In der Loge der Großen Oper saßen Elvira und ihr Galan ebenfalls in großer Toilette. Auf dem Ausschnitt ihres rötlichen Kleides gleißten nun die Perlen, welche Sherlock Holmes mit begreiflichem Interesse be­trachtete. Es wollte ihm nun in der Tat scheinen, als ob es sogenannte Bourguignon-Perlen seien, die sehr mühsam aus Wachs und Fischschuppen hergestellt werden.

Gegen Ende des zweiten Aktes erschien in der Loge als Besucher ein schmächtiger, sehr kleiner Herr, der ebenfalls einen blonden Schnurrbart trug und freund­schaftlich von den beiden willkommen geheißen wurde.

Da sich noch ein Insasse in der Loge befand, so war man vorsichtig und drückte sich gewählt aus.

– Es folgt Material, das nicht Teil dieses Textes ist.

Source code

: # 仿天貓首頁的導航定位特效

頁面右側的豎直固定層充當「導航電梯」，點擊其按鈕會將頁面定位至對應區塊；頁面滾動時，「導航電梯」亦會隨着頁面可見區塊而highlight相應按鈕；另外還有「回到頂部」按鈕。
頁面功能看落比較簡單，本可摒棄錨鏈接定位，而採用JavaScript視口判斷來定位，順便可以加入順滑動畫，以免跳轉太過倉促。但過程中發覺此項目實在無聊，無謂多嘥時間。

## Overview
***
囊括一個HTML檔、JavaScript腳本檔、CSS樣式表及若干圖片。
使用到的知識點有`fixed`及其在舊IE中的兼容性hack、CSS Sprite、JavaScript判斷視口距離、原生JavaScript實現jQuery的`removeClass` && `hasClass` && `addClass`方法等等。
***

»Guten Abend, Lovell«, sagte der Fremde. »Wie gefällt Ihnen die Oper?«

»Ach, Sie wissen, Graf, ich bin nur meiner Frau zu Gefallen hier, sie liebt die Musik, ich gar nicht. Ich wünschte, wir wären erst heraus aus diesem heißen Haus und säßen bei kühlem Sekt im Hotel.«

»Nun, wir können ja früher aufbrechen«, sagte Elvira. »Sie begleiten uns doch, Herr Graf?«

Der Graf verneigte sich dankend.

»Ich bin etwas aufgeregt«, sagte er in nachlässigem Ton, nachdem er einen prüfenden Blick auf den ihm gänzlich fremden Herrn im Hintergrund der Loge geworfen hatte. »Haben Sie die Extrablätter gelesen, die auf der Straße ausgerufen werden?« –

»Nein – was gibt es denn wieder? Krieg in Sicht?«

»Nun, ganz so schlimm ist es nicht – nur wieder einmal ein Mord. Man hat Lady Malcolm erdrosselt aufgefunden – Sie wissen, die hübsche Blondine, die ich Ihnen einmal im Park zeigte.«

»Schrecklich!«, rief Elvira, indem sie sich schüttelte, »Sie hätten uns das nach dem Abendessen erzählen sollen, Graf! Der ganze Appetit vergeht einem bei solchen Schauernachrichten.«

»Verzeihen Sie, gnädige Frau, Sie haben recht! Es tut mir nur so leid um die hübsche Lady – sie war ungemein liebenswürdig – eine frühere Brettelsängerin, wissen Sie?«

»Ach ja – Mary Tamanio nannte sie sich!«, näselte Lovell. »Ich erinnere mich ihrer noch recht gut aus meiner Junggesellenzeit her. Sie war sehr zugeknöpft und zurückhaltend damals.«

Elvira warf ihm einen zornigen Blick zu. Sie konnte es durchaus nicht vertragen, wenn man eine andere Frau in ihrer Gegenwart lobte, selbst nicht die Unglückliche, die nun bleich und starr auf der Bahre ruhte.

Der Akt war zu Ende, und man erhob sich, um nach Hause zu fahren.

Sherlock Hohnes trat höflich zur Seite, um die kleine Gesellschaft vorüberzulassen, und er bemerkte, dass ihm Elvira einen feurigen, auffordernder Blick zusandte.

Eine Viertelstunde später stand er, als Oberkellner verkleidet, im Speisesaal des Welthotels und erinnerte in keinem Zug mehr an den blonden Elegant, der mit den Herrschaften, die er nun bediente, in der Theaterloge gesessen hatte.